Social Networking Provides 'Near Sensing' for Risk Analysis
Insurance Experts' Forum, September 9, 2011
Willis Re, one of the world's largest reinsurance providers, makes it its business to understand risk from all angles. In a new post, Jesse Stanchak spoke with Nigel Davis, executive director of product development at Willis Re, who described how geographic/geospatial information systems (GIS) and social media were converging to provide insurers a more 360-degree view of what may be happening on the ground with policyholders.
Davis described his company's employment of GIS, which includes desktop analysis tools, server applications, mobile/Web browsers, 3D viewers and more. “GIS is at the very heart of our work,” he says. “Many of the problems that we are trying to solve in insurance are spatial ones, e.g., 'Which Japanese properties fell within the recent tsunami inundation zone?'”
GIS is a key part of efforts to expand the insurance industry’s knowledge of the world's issues. Willis launched the Willis Research Network, a collaboration of more than 50 universities and public science organizations, to develop better risk models for major events.
According to Davis, there is a strong social media element to Willis' GIS approach as well: “Social media allows us to find pictures, videos and text during or after an event, and this might give an insurer a better understanding of the actual local conditions.

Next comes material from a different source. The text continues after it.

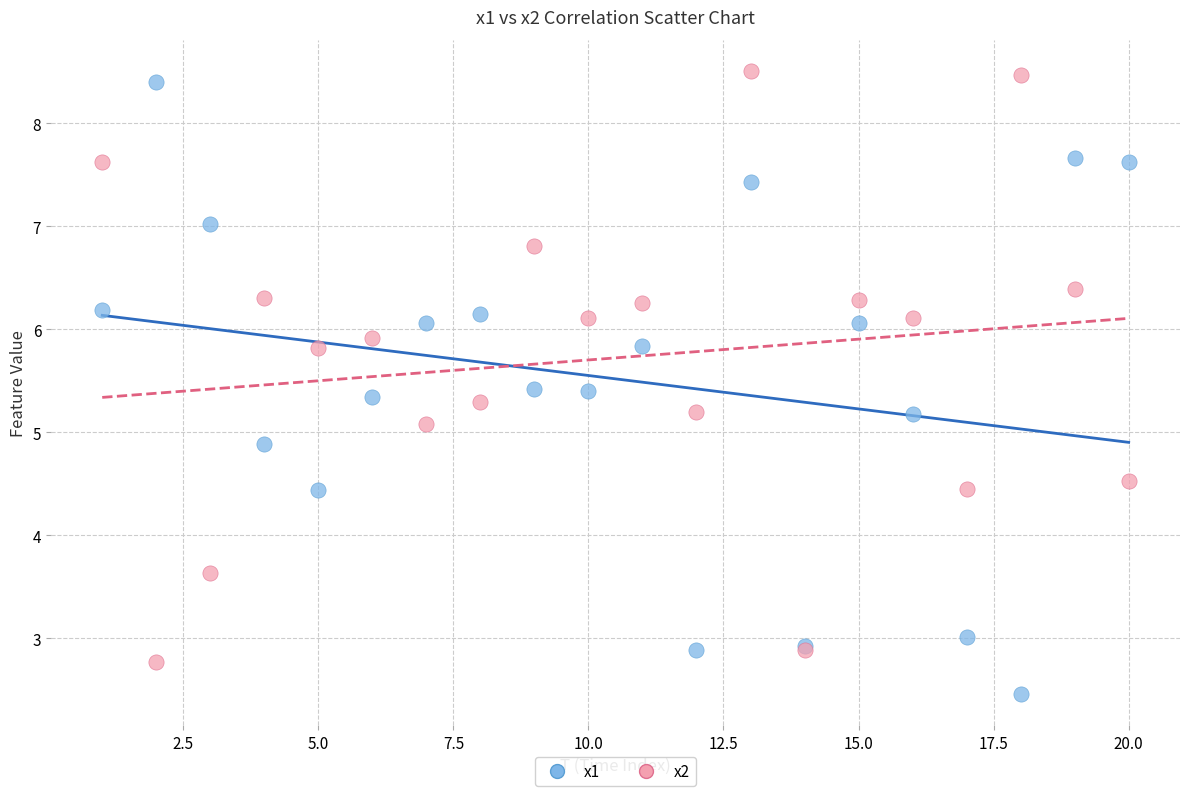

What is the X range (max minus min) for the scatter plot?

19.0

If imagery from satellites and planes is called 'remote sensing,' we might think of this as 'near sensing' or perhaps 'community sensing.'”
While Davis adds that Willis is still in the exploratory stages of fitting social media data into an overall GIS picture, this channel adds a new dimension to risk management.
Joe McKendrick is an author, consultant, blogger and frequent INN contributor specializing in information technology.